Dro Carey
Journey With The Heavy
7 Track, EP (2012, Ramp)
Related: Dro Carey.
As part of an adult generation that can't remember a time without the internet, Eugene Hector's tracks are borne of a mind conditioned to consuming multiple media at once. So be warned: Journey With The Heavy will drive you insane if you pay too close attention to it. Often there is so much data processing stealthily beneath the surface that focusing on one element and excluding the others will totally re-wire the way your mind registers the prevailing beat. If you break the tracks down into simple components – bass, beats, melody (where applicable) – they're all scarily disconnected, yet somehow the scaffolding remains sturdy.
That's because each of these components feed, overlap, and ultimately fill the gaps for the others. '958' is the strangest track on the record: a series of abrupt sounds play out like some blazed morse code, staunchly cold and uninviting, until a snare hit proffers an olive branch. From there, the sounds coalesce into melody while a de-contextualised house vocal leaves a breadcrumb trail through the fray. Dro Carey never deigns to provide you enough context to label what you're hearing: the celebratory house voice is wedged so tightly between the beats that the sole lyric you can decipher – the sole word allowed to resonate and potentially contain meaning – is the word “sentimental”. But it sounds referential, or incidental: old, and nothing else.
Dro Carey - 'Talk Smak' by BOILER ROOM
The strangest thing about Journey With The Heavy is that, the more you listen to it, the less welcoming it becomes. Compared to his debut EP Venus Knock, many of these beats are simple 4/4s, and the initial impression is one of calm. But there's no empty space in Dro Carey's productions here: the mood is cloistered, suffocating, almost carnival-esque. The more you discover, the more you listen for, and so the more dizzying it becomes. 'Motorvibe' is the one exception, an oddly forgiving lapse into an amber, over-exposed reverie, but Dro Carey's real achievement here is his sculpting of a sound that is equal parts soothingly constant yet wickedly tangential. In this way, he's exactly the artist 2012 deserves, and this is his most essential record yet.
by Shaun Prescott

This is an essential album by a huge talent. It's a shame that he was unable to perform in Melb recently due to illness. Get better and come back asap!!!!!!
track on soundcloud here
So good to see such music coming from Australia. Really good EP.
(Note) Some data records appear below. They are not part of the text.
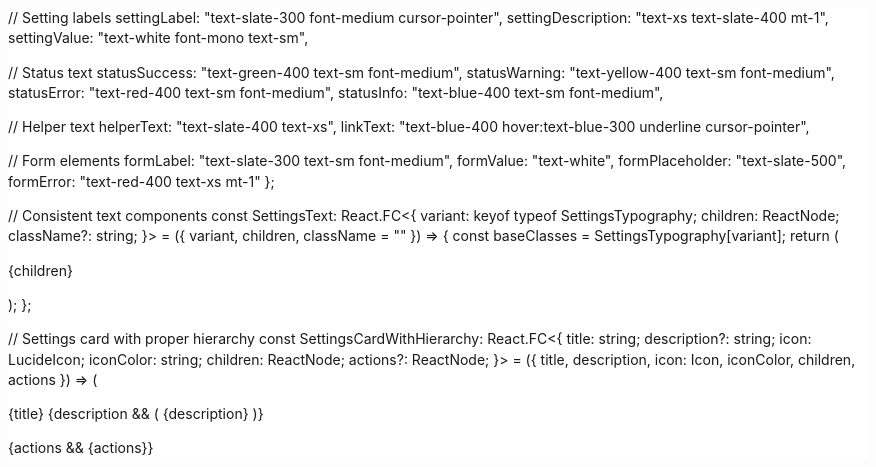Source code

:  // Setting labels
 settingLabel: "text-slate-300 font-medium cursor-pointer",
 settingDescription: "text-xs text-slate-400 mt-1",
 settingValue: "text-white font-mono text-sm",
 
 // Status text
 statusSuccess: "text-green-400 text-sm font-medium",
 statusWarning: "text-yellow-400 text-sm font-medium",
 statusError: "text-red-400 text-sm font-medium",
 statusInfo: "text-blue-400 text-sm font-medium",
 
 // Helper text
 helperText: "text-slate-400 text-xs",
 linkText: "text-blue-400 hover:text-blue-300 underline cursor-pointer",
 
 // Form elements
 formLabel: "text-slate-300 text-sm font-medium",
 formValue: "text-white",
 formPlaceholder: "text-slate-500",
 formError: "text-red-400 text-xs mt-1"
};

// Consistent text components
const SettingsText: React.FC<{
 variant: keyof typeof SettingsTypography;
 children: ReactNode;
 className?: string;
}> = ({ variant, children, className = "" }) => {
 const baseClasses = SettingsTypography[variant];
 return (
 
 {children}
 
 );
};

// Settings card with proper hierarchy
const SettingsCardWithHierarchy: React.FC<{
 title: string;
 description?: string;
 icon: LucideIcon;
 iconColor: string;
 children: ReactNode;
 actions?: ReactNode;
}> = ({ title, description, icon: Icon, iconColor, children, actions }) => (
 





{title}
 {description && (
 {description}
 )}
 

 {actions && {actions}}
 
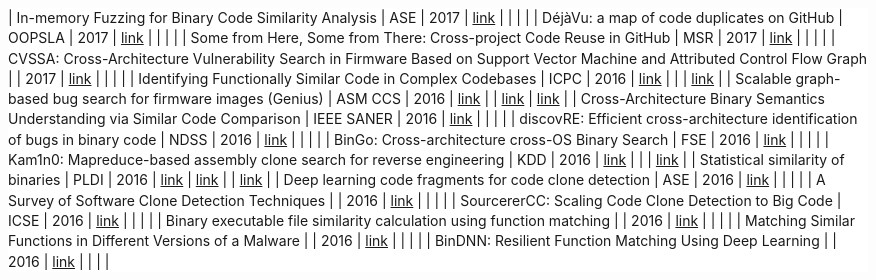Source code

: |    In-memory Fuzzing for Binary Code Similarity Analysis     |     ASE      | 2017 |    [link](https://dl.acm.org/doi/10.5555/3155562.3155606)    |                                                              |                                                              |                                                              |
|          DéjàVu: a map of code duplicates on GitHub          |    OOPSLA    | 2017 |        [link](https://dl.acm.org/doi/10.1145/3133908)        |                                                              |                                                              |                                                              |
| Some from Here, Some from There: Cross-project Code Reuse in GitHub |     MSR      | 2017 |      [link](https://dl.acm.org/doi/10.1109/MSR.2017.15)      |                                                              |                                                              |                                                              |
| CVSSA: Cross-Architecture Vulnerability Search in Firmware Based on Support Vector Machine and Attributed Control Flow Graph |              | 2017 | [link](https://link.springer.com/article/10.1007/s11219-018-9435-5) |                                                              |                                                              |                                                              |
| Identifying Functionally Similar Code in Complex Codebases | ICPC | 2016 | [link](http://www.cs.columbia.edu/~simha/preprint_icpc16.pdf) | | | [link](https://github.com/Programming-Systems-Lab/ioclones) |
|     Scalable graph-based bug search for firmware images (Genius)     |   ASM CCS    | 2016 |  [link](https://www.cs.ucr.edu/~heng/pubs/genius-ccs16.pdf)  |                                                              |     [link](https://www.youtube.com/watch?v=R9TPqflLGNs)      |      [link](https://github.com/qian-feng/Gencoding)                                                        |
| Cross-Architecture Binary Semantics Understanding via Similar Code Comparison |  IEEE SANER  | 2016 | [link](https://loccs.sjtu.edu.cn/~romangol/publications/saner16.pdf) |                                                              |                                                              |                                                              |
| discovRE: Efficient cross-architecture identification of bugs in binary code |     NDSS     | 2016 | [link](https://net.cs.uni-bonn.de/fileadmin/ag/martini/Staff/yakdan/discovre_ndss2016.pdf) |                                                              |                                                              |                                                              |
|       BinGo: Cross-architecture cross-OS Binary Search       |     FSE      | 2016 |    [link](https://dl.acm.org/doi/10.1145/2950290.2950350)    |                                                              |                                                              |                                                              |
| Kam1n0: Mapreduce-based assembly clone search for reverse engineering |     KDD      | 2016 |  [link](https://dl.acm.org/doi/pdf/10.1145/2939672.2939719)  |                                                              |                                                              |   [link](https://github.com/McGill-DMaS/Kam1n0-Community)    |
|              Statistical similarity of binaries              |     PLDI     | 2016 |    [link](https://dl.acm.org/doi/10.1145/2980983.2908126)    | [link](https://nimrodpar.github.io/assets/presentations/esh-pldi16.pdf) |                                                              |           [link](https://github.com/tech-srl/esh)            |
|    Deep learning code fragments for code clone detection     |     ASE      | 2016 |     [link](https://ieeexplore.ieee.org/document/7582748)     |                                                              |                                                              |                                                              |
|       A Survey of Software Clone Detection Techniques        |              | 2016 | [link](https://pdfs.semanticscholar.org/8df3/d10963233aca0e7686b2818b0c47add5466d.pdf) |                                                              |                                                              |                                                              |
|    SourcererCC: Scaling Code Clone Detection to Big Code     |     ICSE     | 2016 |         [link](https://arxiv.org/pdf/1512.06448.pdf)         |                                                              |                                                              |                                                              |
| Binary executable file similarity calculation using function matching |              | 2016 | [link](https://link.springer.com/article/10.1007/s11227-016-1941-2) |                                                              |                                                              |                                                              |
| Matching Similar Functions in Different Versions of a Malware |              | 2016 |     [link](https://ieeexplore.ieee.org/document/7846954)     |                                                              |                                                              |                                                              |
|   BinDNN: Resilient Function Matching Using Deep Learning    |              | 2016 |   [link](http://patrickmcdaniel.org/pubs/securecomm16.pdf)   |                                                              |                                                              |                                                              |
actually its small samples of all the tracks.
SHAUNS BACK
You can download from Boomkat or check out the full tracks via youtube.
B)
The thing about Shaun is he talks way too much in his reviews, but Dro Carey is so awesome/
he should replace all the paragraphs with a star rating
***
**** 1/2
**
Get to the point quickly. We're the internet generation remember.
pfft!
speak for yourself.
fully sick.
dro carey/shaun both great
there's a free mini album, Tussin Underwater, mostly quite deconstructed southern rap instrumentals, I've been flogging that a lot.
now with added soundcloud...
I've been trying to listen to Tussin Underwater with an open mind for a week now, but I can't escape the fact that I fucking hate it.
Karnivool-esque.
love the title track from Tussin Underwater in particular - have you been into previous dro carey releases untold?
No, but this is the only one I've really given a significant amount of time to. The title track is probably the one I hate the least!
Check out some of the earlier singles I reckon - Hungry Horse in particular, unless you've been turned off entirely
Thanks whale. I trust your taste so I'll give that a shot.